[Dataset entries]
"""

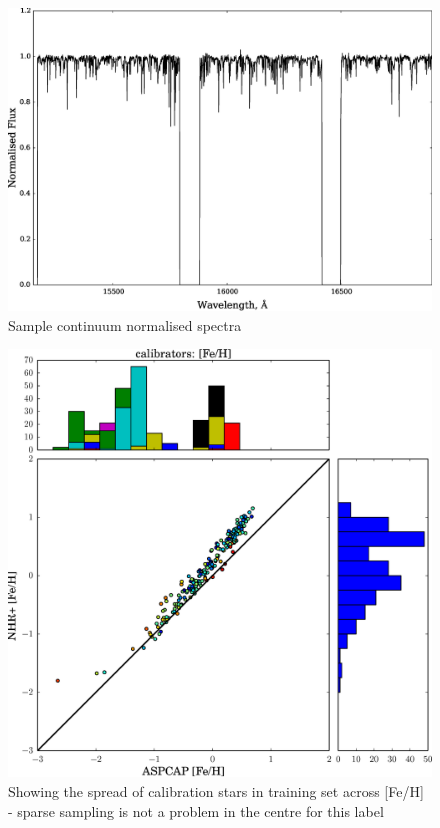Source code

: \documentclass[12pt, preprint]{aastex}
\begin{document}
\begin{figure}[h!]
  \includegraphics[width=\hsize]{./plots/normed_300.eps}
\caption{Sample continuum normalised spectra}
\label{fig:DNA}
\end{figure}

\begin{figure}[h!]
  \includegraphics[width=\hsize]{./plots/cal_feh.eps}
\caption{Showing the spread of calibration stars in training set across [Fe/H] - sparse sampling is not a problem in the centre for this label}
\label{fig:cal_feh}
\end{figure}
\end{document}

"""

▶ **Work item**:
Tally the lines in the records that contain the word "width"; the answer is that number and nothing more.

▶ **Answer to this problem**:
2